DIRECTION — Reproduce verbatim the lines of the items below, from the line containing "what does the clock say. e.g. 8h38m36s" through the line containing "5 h 52 min 51 s", both ends included.

INPUT RECORDS —
###

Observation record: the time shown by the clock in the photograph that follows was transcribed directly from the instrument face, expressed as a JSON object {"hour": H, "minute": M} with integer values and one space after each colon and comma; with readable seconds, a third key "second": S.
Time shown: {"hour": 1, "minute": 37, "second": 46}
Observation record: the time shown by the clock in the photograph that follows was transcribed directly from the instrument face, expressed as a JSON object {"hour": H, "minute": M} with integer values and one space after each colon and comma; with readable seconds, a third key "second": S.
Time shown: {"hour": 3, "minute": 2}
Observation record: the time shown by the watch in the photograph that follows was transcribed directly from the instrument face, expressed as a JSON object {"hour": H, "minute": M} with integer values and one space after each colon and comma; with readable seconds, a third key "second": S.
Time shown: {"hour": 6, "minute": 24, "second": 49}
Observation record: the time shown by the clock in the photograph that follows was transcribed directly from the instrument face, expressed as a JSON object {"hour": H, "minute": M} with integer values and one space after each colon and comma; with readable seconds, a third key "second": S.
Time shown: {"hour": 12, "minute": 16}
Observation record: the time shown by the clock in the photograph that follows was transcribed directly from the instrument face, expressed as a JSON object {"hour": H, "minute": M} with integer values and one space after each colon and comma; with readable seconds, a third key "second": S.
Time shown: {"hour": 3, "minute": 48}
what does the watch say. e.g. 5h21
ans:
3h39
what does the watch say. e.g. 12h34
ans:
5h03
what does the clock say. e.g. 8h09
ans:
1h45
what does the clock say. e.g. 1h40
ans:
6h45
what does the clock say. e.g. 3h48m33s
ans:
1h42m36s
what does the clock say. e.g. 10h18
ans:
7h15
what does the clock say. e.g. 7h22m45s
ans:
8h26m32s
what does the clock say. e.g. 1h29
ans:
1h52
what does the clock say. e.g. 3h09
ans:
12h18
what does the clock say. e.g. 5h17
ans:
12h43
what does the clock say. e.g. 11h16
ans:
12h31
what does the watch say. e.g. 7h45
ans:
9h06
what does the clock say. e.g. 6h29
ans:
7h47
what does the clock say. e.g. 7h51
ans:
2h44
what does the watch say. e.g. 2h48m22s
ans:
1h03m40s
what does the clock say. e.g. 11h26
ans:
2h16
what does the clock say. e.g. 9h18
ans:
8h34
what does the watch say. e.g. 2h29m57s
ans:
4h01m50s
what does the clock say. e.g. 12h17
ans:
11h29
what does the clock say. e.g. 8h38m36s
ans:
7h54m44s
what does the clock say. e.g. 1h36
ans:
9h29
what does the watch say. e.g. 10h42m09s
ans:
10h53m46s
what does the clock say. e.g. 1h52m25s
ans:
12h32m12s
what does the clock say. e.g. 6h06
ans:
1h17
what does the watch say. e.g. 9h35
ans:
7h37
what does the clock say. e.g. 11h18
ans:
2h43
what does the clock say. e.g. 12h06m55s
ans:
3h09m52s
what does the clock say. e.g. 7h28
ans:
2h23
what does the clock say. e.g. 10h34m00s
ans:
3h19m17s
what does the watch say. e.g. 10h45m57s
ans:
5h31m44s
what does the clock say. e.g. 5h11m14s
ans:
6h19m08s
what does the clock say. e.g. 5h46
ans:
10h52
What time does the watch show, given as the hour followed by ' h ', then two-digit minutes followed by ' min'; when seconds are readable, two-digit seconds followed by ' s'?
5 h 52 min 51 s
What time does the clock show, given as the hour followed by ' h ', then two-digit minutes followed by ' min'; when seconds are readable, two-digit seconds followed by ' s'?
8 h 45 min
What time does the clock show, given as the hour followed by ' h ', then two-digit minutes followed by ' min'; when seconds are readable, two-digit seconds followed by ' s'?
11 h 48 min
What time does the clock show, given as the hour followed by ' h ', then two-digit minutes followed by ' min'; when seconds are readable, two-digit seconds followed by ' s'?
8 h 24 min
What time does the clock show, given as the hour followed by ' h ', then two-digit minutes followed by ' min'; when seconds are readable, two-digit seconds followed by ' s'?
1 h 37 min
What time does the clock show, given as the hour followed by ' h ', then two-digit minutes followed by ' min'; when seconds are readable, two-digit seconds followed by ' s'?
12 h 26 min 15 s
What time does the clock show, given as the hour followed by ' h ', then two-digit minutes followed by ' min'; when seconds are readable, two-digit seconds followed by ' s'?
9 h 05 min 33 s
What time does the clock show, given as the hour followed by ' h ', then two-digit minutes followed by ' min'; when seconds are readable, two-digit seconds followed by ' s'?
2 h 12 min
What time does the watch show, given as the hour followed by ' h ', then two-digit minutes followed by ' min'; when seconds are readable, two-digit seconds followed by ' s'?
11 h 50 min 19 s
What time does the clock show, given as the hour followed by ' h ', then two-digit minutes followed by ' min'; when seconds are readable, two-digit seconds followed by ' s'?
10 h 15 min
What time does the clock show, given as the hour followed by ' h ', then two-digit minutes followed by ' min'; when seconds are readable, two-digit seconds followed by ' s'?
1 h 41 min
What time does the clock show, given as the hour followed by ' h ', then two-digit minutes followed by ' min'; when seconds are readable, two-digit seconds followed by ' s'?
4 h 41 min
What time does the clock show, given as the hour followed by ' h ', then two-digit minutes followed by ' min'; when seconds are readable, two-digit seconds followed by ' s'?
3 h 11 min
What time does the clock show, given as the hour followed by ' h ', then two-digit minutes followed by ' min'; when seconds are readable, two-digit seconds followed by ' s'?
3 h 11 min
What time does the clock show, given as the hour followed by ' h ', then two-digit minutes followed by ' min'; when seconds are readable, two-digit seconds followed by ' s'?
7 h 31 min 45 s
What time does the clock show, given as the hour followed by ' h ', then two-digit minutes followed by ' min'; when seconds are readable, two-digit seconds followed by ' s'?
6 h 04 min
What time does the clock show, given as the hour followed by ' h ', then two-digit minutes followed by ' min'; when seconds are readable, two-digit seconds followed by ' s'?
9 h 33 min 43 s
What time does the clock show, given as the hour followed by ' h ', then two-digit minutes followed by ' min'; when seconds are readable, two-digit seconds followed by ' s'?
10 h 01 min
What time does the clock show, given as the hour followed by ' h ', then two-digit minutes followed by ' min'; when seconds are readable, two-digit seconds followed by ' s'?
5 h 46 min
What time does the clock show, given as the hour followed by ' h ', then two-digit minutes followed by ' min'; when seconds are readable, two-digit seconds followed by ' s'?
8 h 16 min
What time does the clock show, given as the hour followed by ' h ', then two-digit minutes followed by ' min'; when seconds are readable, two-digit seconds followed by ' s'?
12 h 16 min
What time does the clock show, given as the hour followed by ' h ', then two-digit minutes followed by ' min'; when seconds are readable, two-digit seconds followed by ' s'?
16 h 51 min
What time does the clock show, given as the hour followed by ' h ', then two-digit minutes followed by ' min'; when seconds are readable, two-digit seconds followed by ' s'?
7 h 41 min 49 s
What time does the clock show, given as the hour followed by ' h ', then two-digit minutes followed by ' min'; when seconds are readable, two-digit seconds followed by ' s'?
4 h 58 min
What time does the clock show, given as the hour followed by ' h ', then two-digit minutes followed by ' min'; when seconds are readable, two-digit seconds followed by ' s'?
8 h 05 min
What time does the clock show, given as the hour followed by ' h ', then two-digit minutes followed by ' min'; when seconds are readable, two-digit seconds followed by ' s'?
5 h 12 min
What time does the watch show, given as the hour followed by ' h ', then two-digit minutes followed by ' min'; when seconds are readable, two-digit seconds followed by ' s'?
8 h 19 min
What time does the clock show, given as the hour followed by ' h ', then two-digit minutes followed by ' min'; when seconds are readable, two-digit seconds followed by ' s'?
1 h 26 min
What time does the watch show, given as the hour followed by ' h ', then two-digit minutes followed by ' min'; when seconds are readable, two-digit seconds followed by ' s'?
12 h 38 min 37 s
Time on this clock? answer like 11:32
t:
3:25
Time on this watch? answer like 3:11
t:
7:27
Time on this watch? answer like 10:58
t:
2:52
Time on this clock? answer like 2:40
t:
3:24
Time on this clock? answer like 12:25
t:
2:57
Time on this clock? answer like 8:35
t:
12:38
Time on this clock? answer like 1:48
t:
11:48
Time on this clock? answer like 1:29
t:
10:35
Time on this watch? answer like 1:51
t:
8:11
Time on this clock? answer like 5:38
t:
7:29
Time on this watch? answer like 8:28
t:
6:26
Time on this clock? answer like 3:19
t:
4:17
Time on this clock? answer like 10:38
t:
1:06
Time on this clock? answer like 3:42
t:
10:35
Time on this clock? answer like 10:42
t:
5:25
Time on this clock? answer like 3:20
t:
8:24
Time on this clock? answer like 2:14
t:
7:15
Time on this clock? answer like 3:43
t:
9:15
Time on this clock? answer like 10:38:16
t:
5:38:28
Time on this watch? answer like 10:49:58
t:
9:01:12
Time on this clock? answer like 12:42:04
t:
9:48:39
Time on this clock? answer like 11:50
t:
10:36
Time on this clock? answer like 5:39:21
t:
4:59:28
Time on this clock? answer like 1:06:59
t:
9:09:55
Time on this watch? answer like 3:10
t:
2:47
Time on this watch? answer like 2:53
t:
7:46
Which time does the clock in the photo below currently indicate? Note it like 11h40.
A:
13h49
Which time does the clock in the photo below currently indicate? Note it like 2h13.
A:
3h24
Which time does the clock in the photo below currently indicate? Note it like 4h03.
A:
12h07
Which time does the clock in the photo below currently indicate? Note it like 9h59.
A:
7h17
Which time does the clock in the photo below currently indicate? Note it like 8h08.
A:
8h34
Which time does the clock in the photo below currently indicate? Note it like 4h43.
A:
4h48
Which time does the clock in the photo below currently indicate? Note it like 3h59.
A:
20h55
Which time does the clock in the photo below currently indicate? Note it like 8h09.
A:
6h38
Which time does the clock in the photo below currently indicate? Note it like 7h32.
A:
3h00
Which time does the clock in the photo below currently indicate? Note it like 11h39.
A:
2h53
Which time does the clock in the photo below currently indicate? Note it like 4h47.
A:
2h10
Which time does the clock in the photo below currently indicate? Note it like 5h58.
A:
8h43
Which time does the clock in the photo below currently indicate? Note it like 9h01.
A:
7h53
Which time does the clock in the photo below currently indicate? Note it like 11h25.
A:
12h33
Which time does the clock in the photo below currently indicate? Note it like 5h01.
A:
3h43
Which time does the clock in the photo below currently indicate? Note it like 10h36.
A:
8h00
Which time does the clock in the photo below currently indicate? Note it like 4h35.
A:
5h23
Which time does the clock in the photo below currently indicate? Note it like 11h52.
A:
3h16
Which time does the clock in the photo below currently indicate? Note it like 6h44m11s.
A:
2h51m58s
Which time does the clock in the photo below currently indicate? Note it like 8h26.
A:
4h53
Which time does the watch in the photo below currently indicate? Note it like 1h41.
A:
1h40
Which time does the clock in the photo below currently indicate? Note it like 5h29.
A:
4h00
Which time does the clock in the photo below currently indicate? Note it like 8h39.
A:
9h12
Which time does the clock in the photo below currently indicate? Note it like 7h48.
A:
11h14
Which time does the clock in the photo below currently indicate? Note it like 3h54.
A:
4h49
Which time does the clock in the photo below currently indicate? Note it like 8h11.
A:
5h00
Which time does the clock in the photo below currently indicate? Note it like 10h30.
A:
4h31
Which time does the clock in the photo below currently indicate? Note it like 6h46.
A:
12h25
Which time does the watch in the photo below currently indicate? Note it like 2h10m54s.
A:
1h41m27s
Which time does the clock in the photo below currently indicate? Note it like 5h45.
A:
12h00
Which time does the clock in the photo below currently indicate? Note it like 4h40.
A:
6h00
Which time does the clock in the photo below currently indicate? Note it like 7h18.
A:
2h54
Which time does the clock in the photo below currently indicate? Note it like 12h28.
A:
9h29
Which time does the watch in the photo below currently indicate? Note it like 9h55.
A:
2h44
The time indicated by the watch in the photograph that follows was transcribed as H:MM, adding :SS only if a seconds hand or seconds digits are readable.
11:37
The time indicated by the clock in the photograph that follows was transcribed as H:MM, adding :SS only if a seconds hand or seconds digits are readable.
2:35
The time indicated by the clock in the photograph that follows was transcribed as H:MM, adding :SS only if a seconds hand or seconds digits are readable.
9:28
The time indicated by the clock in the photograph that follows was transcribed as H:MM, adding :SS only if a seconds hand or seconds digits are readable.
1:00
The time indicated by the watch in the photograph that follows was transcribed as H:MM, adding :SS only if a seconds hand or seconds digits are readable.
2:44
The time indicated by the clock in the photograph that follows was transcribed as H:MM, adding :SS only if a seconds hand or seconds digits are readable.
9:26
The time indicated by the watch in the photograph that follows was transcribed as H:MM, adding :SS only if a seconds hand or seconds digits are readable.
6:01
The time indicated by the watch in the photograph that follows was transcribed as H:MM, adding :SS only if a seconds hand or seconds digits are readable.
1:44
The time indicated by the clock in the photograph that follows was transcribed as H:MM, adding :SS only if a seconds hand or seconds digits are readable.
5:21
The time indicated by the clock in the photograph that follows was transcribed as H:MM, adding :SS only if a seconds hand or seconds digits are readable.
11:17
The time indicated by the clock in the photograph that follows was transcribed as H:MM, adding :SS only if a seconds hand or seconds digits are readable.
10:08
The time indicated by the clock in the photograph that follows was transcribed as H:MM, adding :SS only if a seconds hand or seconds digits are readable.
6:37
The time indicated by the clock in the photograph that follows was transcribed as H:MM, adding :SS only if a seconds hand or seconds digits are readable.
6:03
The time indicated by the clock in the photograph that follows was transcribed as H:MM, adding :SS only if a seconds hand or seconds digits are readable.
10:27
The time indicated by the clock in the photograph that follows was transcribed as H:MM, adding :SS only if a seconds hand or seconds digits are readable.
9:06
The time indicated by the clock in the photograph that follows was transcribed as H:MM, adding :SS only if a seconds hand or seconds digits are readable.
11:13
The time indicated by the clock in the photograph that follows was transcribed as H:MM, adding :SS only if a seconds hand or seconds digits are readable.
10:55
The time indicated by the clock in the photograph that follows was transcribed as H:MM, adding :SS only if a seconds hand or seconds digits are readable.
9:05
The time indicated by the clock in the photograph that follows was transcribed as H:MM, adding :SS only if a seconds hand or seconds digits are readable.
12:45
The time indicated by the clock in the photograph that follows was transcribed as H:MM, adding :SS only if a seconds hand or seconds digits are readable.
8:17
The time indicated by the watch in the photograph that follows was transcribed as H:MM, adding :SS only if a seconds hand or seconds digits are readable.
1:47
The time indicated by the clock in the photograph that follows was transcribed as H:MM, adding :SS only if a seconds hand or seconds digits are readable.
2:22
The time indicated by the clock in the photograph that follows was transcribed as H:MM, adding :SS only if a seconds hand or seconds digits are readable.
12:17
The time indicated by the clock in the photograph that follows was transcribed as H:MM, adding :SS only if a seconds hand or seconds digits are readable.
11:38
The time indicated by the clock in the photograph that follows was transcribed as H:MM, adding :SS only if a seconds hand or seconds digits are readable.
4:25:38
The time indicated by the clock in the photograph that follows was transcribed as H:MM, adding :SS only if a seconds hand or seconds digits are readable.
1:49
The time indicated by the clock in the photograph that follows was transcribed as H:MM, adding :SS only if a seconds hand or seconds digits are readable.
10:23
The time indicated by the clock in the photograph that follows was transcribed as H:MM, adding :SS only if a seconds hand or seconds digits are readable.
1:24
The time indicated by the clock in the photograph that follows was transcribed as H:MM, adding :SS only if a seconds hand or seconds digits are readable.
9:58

###

EXPECTED OUTPUT —
what does the clock say. e.g. 8h38m36s
ans:
7h54m44s
what does the clock say. e.g. 1h36
ans:
9h29
what does the watch say. e.g. 10h42m09s
ans:
10h53m46s
what does the clock say. e.g. 1h52m25s
ans:
12h32m12s
what does the clock say. e.g. 6h06
ans:
1h17
what does the watch say. e.g. 9h35
ans:
7h37
what does the clock say. e.g. 11h18
ans:
2h43
what does the clock say. e.g. 12h06m55s
ans:
3h09m52s
what does the clock say. e.g. 7h28
ans:
2h23
what does the clock say. e.g. 10h34m00s
ans:
3h19m17s
what does the watch say. e.g. 10h45m57s
ans:
5h31m44s
what does the clock say. e.g. 5h11m14s
ans:
6h19m08s
what does the clock say. e.g. 5h46
ans:
10h52
What time does the watch show, given as the hour followed by ' h ', then two-digit minutes followed by ' min'; when seconds are readable, two-digit seconds followed by ' s'?
5 h 52 min 51 s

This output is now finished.